Entries provided:
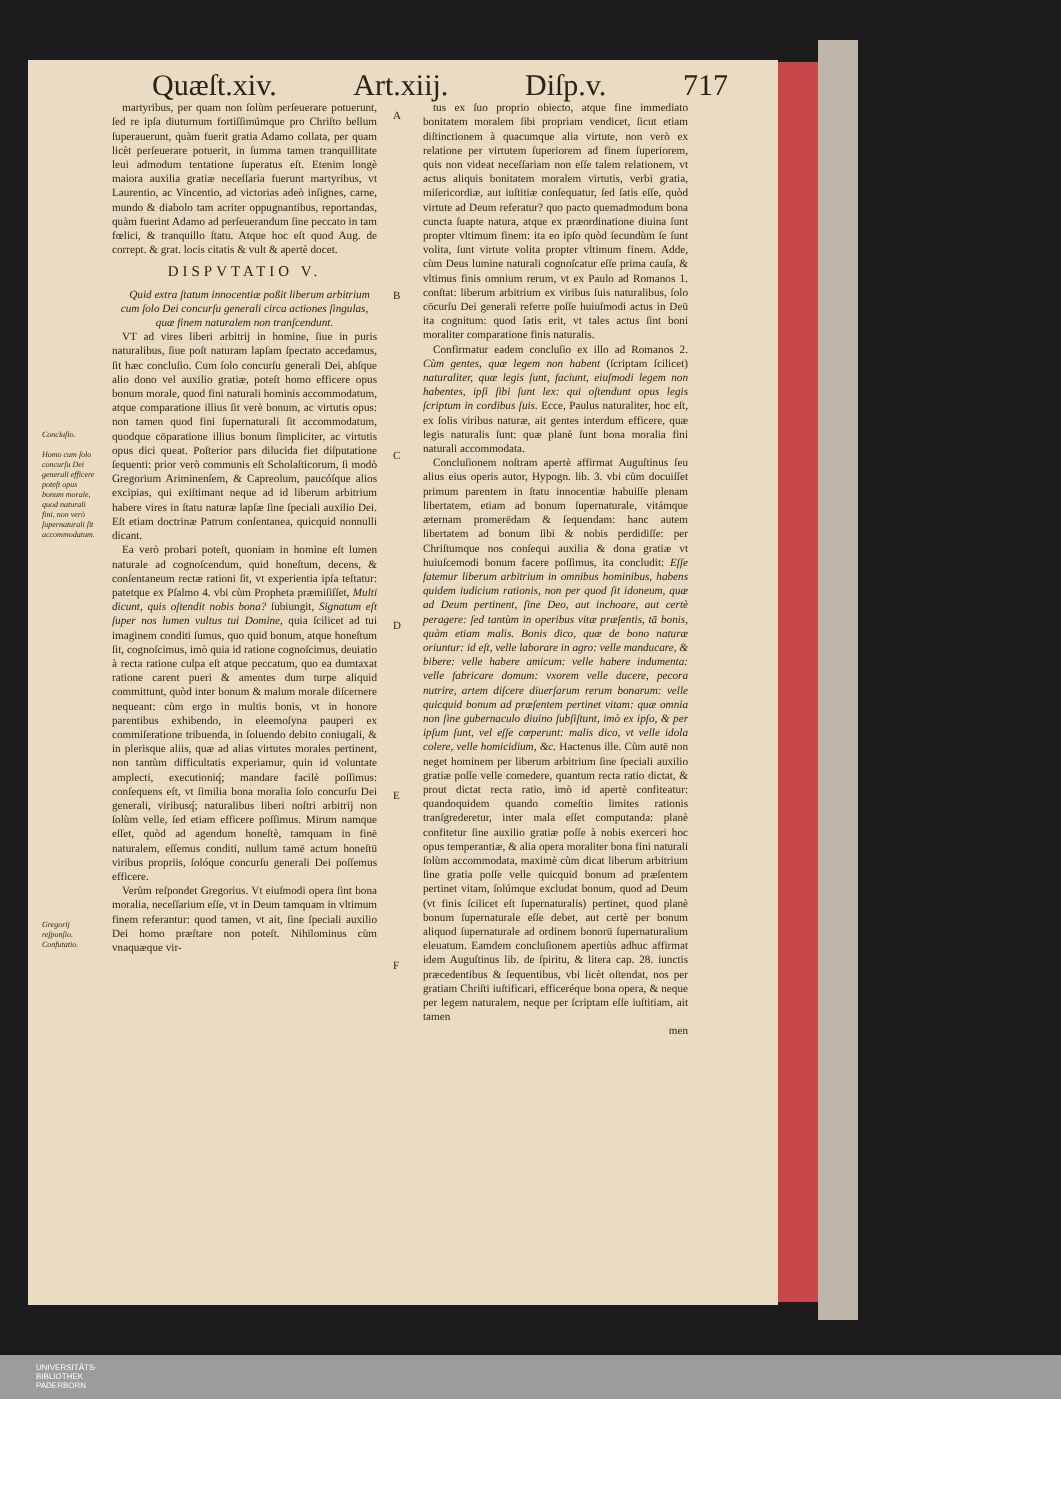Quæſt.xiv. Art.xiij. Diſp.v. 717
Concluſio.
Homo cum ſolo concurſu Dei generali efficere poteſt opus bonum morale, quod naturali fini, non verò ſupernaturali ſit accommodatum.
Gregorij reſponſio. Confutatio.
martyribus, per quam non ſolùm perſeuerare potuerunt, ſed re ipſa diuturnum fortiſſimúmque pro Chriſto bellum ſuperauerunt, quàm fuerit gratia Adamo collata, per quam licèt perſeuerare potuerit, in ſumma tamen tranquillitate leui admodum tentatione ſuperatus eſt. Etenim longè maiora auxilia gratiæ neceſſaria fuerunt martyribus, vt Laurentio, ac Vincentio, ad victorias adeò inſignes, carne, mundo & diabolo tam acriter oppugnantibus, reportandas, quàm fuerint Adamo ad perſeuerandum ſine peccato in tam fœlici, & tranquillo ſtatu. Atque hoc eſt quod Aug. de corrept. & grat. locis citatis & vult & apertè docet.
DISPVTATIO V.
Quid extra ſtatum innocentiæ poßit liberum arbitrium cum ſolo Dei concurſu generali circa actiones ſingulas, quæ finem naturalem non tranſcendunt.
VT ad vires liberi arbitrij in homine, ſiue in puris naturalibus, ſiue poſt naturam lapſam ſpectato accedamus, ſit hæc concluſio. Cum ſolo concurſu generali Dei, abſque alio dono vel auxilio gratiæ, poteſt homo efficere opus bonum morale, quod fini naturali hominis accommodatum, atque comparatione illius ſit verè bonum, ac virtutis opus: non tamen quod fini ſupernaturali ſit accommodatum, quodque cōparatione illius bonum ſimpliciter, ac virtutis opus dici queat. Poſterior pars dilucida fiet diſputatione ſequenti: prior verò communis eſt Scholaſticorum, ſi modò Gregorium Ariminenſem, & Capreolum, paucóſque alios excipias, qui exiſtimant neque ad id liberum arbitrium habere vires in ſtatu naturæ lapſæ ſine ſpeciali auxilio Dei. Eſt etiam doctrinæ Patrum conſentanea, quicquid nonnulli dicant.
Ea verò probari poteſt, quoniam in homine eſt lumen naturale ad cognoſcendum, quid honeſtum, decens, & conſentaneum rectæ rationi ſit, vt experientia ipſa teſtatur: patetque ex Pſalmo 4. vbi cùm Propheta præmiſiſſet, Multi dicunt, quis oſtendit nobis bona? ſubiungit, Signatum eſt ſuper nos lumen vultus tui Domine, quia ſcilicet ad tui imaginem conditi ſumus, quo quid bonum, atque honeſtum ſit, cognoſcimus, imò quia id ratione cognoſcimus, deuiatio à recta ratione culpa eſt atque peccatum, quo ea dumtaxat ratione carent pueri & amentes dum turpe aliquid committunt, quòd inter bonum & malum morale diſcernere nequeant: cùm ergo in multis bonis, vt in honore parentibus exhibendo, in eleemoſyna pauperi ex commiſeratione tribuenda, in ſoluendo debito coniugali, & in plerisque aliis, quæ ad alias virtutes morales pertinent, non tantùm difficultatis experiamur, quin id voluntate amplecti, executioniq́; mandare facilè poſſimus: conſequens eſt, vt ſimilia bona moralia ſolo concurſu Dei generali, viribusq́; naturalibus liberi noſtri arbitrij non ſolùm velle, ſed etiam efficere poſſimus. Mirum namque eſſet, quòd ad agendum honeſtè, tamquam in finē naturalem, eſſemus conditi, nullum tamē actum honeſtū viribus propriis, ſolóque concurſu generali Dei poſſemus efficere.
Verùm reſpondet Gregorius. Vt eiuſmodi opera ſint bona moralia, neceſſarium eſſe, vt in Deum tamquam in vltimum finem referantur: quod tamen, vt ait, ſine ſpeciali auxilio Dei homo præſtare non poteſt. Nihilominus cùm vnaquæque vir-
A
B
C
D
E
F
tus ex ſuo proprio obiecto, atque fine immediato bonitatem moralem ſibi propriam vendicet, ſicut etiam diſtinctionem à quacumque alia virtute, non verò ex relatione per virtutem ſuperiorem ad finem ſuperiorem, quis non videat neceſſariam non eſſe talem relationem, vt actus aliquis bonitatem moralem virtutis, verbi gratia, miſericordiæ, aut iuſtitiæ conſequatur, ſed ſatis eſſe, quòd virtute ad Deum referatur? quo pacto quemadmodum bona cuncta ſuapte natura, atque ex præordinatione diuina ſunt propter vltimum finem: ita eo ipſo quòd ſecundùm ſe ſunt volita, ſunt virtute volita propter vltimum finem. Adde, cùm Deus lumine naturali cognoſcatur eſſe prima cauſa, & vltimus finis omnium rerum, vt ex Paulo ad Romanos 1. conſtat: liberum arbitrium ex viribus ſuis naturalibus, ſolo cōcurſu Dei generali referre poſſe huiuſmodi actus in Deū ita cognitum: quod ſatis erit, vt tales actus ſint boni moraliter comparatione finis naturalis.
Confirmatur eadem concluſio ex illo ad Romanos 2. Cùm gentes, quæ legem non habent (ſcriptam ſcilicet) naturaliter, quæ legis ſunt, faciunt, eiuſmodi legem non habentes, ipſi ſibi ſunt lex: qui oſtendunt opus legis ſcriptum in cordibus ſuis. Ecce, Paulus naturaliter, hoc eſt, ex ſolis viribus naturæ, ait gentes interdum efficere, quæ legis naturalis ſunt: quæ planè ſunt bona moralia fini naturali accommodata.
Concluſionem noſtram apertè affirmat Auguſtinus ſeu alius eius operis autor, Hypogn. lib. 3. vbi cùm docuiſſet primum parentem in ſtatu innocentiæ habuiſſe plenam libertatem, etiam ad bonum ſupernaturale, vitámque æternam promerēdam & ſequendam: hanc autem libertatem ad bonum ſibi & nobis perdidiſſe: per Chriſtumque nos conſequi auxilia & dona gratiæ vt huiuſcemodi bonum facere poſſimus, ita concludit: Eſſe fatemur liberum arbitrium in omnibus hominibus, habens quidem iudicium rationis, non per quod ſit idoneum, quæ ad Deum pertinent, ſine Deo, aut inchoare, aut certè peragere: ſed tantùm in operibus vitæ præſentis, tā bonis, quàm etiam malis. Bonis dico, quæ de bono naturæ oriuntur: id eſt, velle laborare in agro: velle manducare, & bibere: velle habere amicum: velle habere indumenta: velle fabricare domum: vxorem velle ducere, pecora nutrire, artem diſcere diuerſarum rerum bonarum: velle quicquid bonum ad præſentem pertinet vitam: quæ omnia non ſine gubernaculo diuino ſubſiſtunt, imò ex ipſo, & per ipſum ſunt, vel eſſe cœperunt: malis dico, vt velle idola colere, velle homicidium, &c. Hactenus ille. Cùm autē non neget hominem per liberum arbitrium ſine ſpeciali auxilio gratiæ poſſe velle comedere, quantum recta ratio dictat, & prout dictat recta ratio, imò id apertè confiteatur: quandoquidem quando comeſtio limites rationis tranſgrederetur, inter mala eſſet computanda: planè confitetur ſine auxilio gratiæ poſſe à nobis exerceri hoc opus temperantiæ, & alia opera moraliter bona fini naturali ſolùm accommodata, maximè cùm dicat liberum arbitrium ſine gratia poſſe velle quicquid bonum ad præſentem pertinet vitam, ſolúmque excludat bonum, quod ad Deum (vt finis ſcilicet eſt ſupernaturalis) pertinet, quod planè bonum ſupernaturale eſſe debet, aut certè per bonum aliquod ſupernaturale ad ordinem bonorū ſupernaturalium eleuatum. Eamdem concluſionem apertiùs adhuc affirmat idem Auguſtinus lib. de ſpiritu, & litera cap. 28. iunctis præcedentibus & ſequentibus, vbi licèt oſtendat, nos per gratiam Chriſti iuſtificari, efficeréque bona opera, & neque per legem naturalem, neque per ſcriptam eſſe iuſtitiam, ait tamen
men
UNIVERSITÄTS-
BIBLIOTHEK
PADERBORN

Exercise details: Leave the pictures out and reproduce exactly the lines from the top of the listing above through the line with "VT ad vires".

Answer section:
Quæſt.xiv. Art.xiij. Diſp.v. 717
Concluſio.
Homo cum ſolo concurſu Dei generali efficere poteſt opus bonum morale, quod naturali fini, non verò ſupernaturali ſit accommodatum.
Gregorij reſponſio. Confutatio.
martyribus, per quam non ſolùm perſeuerare potuerunt, ſed re ipſa diuturnum fortiſſimúmque pro Chriſto bellum ſuperauerunt, quàm fuerit gratia Adamo collata, per quam licèt perſeuerare potuerit, in ſumma tamen tranquillitate leui admodum tentatione ſuperatus eſt. Etenim longè maiora auxilia gratiæ neceſſaria fuerunt martyribus, vt Laurentio, ac Vincentio, ad victorias adeò inſignes, carne, mundo & diabolo tam acriter oppugnantibus, reportandas, quàm fuerint Adamo ad perſeuerandum ſine peccato in tam fœlici, & tranquillo ſtatu. Atque hoc eſt quod Aug. de corrept. & grat. locis citatis & vult & apertè docet.
DISPVTATIO V.
Quid extra ſtatum innocentiæ poßit liberum arbitrium cum ſolo Dei concurſu generali circa actiones ſingulas, quæ finem naturalem non tranſcendunt.
VT ad vires liberi arbitrij in homine, ſiue in puris naturalibus, ſiue poſt naturam lapſam ſpectato accedamus, ſit hæc concluſio. Cum ſolo concurſu generali Dei, abſque alio dono vel auxilio gratiæ, poteſt homo efficere opus bonum morale, quod fini naturali hominis accommodatum, atque comparatione illius ſit verè bonum, ac virtutis opus: non tamen quod fini ſupernaturali ſit accommodatum, quodque cōparatione illius bonum ſimpliciter, ac virtutis opus dici queat. Poſterior pars dilucida fiet diſputatione ſequenti: prior verò communis eſt Scholaſticorum, ſi modò Gregorium Ariminenſem, & Capreolum, paucóſque alios excipias, qui exiſtimant neque ad id liberum arbitrium habere vires in ſtatu naturæ lapſæ ſine ſpeciali auxilio Dei. Eſt etiam doctrinæ Patrum conſentanea, quicquid nonnulli dicant.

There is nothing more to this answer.